Toddler: This is the time to introduce articulated pants, but with fully elastic waistband.
Preschooler: Full elastic waist, or — for the more advanced preschooler — a discreet elastic panel in the back.
School-Age (K-8): Majority of pants now feature a regular, stationary waist band. But, don’t be fooled by appearances: The hidden, adjustable elastic waist is now in play. Great for ill-fitting hand-me-downs or when kids consume six juice boxes and three slices of cake at their friends’ birthday party. These specimens were taken from the pants collection of my 4-year-old and 13-year-old, respectively.
High School: No more elastic in the waistband, but plenty of spandex all over.
PRO-TIP FOR TEENAGERS: Be sure to wear your pants either too tight or too loose, whichever is more likely to piss off your parents. This is usually based on your gender, but feel free to experiment.
College: I don’t actually recall wearing pants during college. Or much else about that time. Since my pants would have come from either the thrift store or hand-me-downs from my recently deceased Grandpa, scroll down to “Sixties” or “Seventies.”
Twenties: Woo-hoo! No elastic in sight. You’re trying really hard to look like a grown-up with a regular job. You may even visit the dry cleaners once or twice.
Thirties: For me, this has been a monumental decade in the evolution of pants. My 30s started with lots of time being pregnant – which is a challenging situation for your waistline; a constant struggle to keep your pants up. Here I’m pregnant, but also just finished a meal at the Chinese buffet, so we can’t be sure how much of that belly is baby or Chow Mein. Either way, elastic waist saved the day:
After baby comes the “fit-but-frazzled stay-at-home mom” look. The primary wardrobe choice is yoga pants, which have no waistline at all. You’re also getting more… um… comfortable in your marriage; you don’t feel the need to impress your husband anymore.

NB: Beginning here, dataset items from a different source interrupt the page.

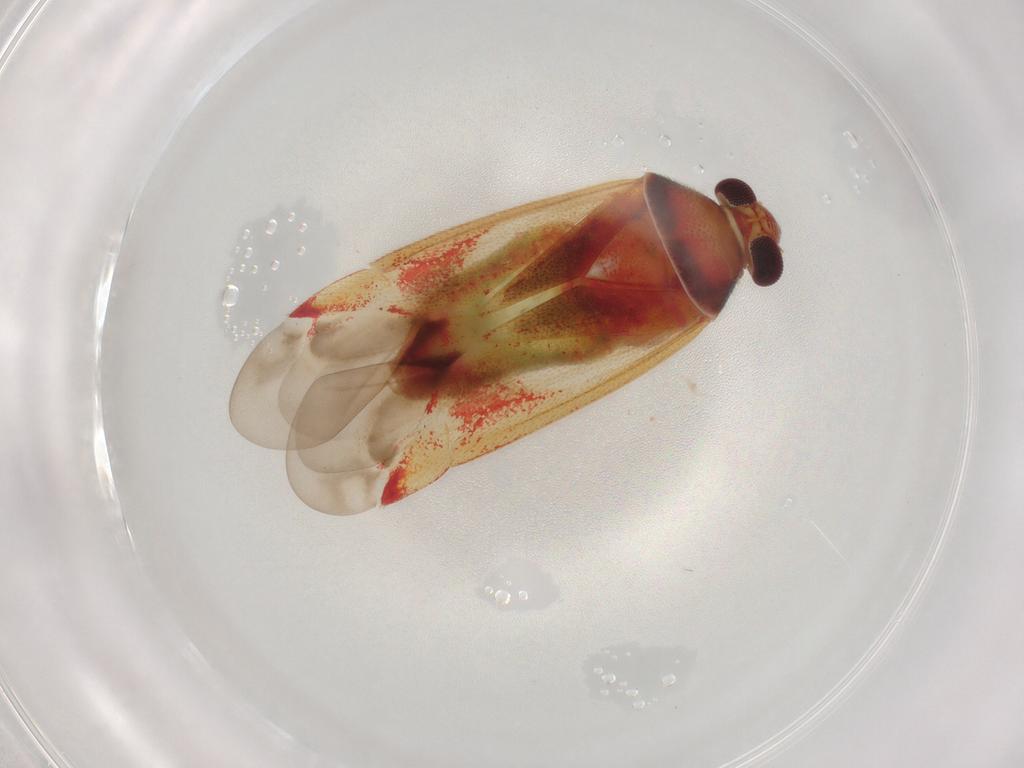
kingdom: Animalia
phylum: Arthropoda
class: Insecta
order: Hemiptera
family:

If you’re lucky — like me — you’ll also embrace the “Working From Home” lifestyle, which revolves around a pair of your husband’s sweatpants:
Forties: Well, hello there! Your proper waistline is back, but perhaps a bit higher than when we last saw it in your twenties.

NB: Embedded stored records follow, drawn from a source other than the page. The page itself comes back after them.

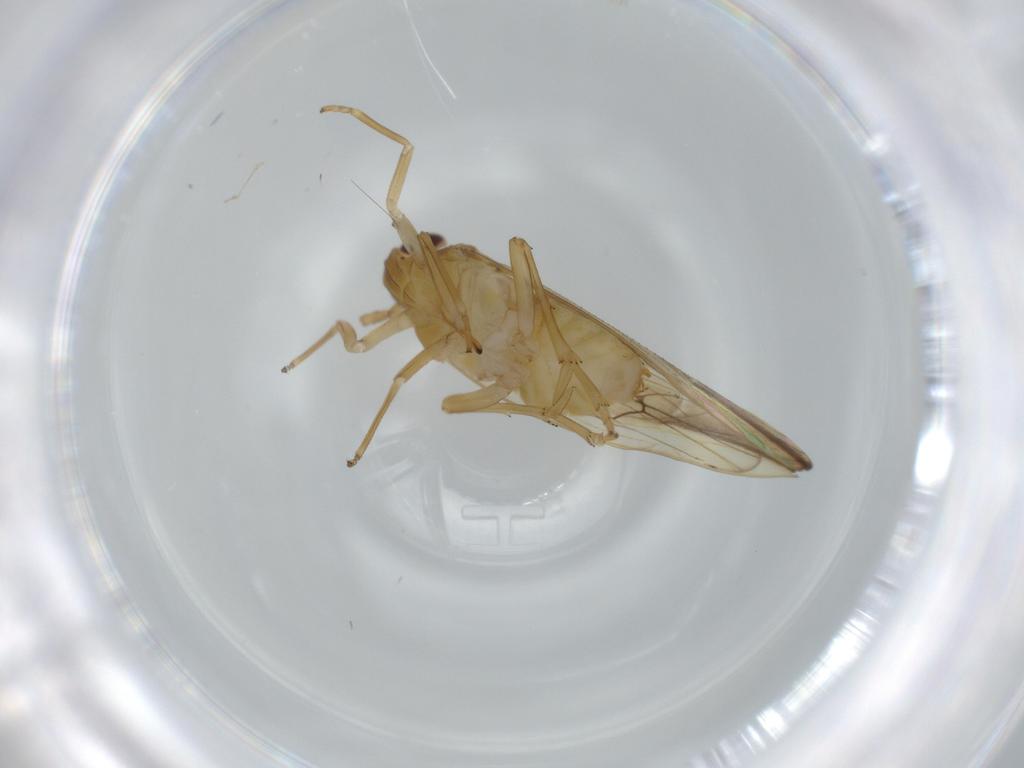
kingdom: Animalia
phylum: Arthropoda
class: Insecta
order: Hemiptera
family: Delphacidae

Fifties: I often fantasize about what life will be like in my fifties when the kids are grown. I imagine it will be an endless blur of sleeping in on weekends, taking vacations on airplanes, and having lots and lots of extra money to spend on myself. Perhaps I’ll invest all that extra cash in some hidden adjustable-waist pants, you know, for vacation.

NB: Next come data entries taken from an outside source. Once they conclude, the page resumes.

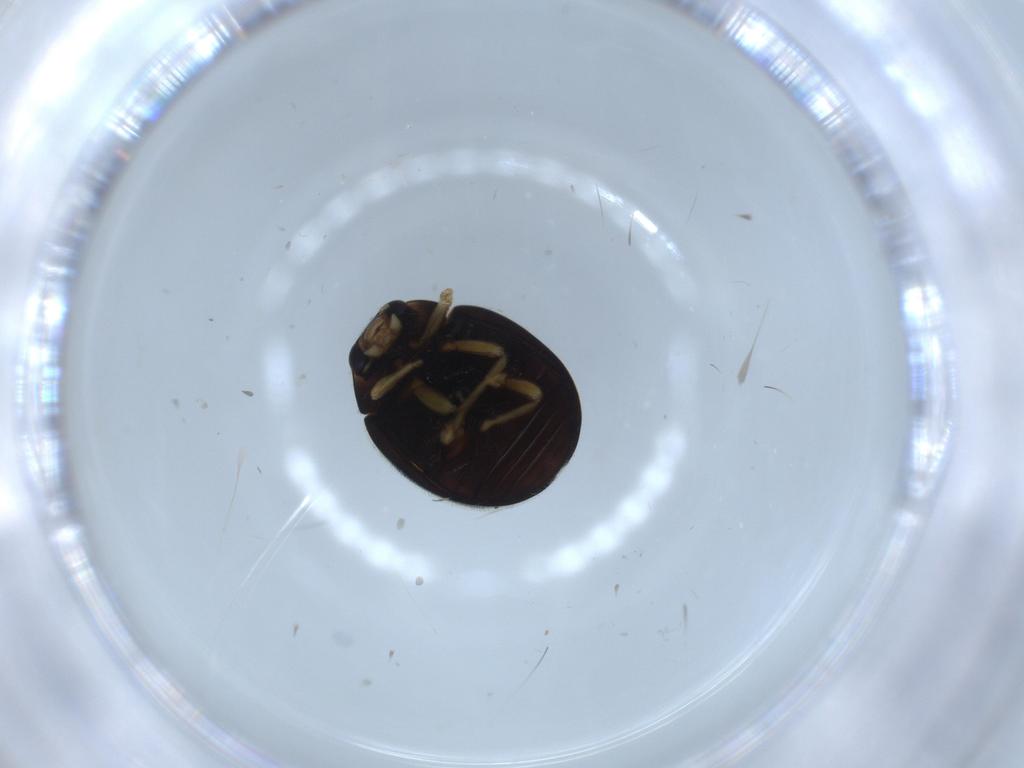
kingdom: Animalia
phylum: Arthropoda
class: Insecta
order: Coleoptera
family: Coccinellidae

Sixties: Those elastic-backed pants are starting to look pretty good right now.
Seventies: According to every ad I’ve seen for Rascals, arthritis pills and adult diapers, the collective goal of retirement age is Keeping up with Your Grandchildren, which means having the necessary flexibility in the waistline.
Eighties: Like your seventies, but more so.
** Head cheese is not a cheese but a “ meat jelly” made with flesh from the head of a calf or pig, and set in aspic. This is what we Americans might euphemistically call an “Old-world” delicacy.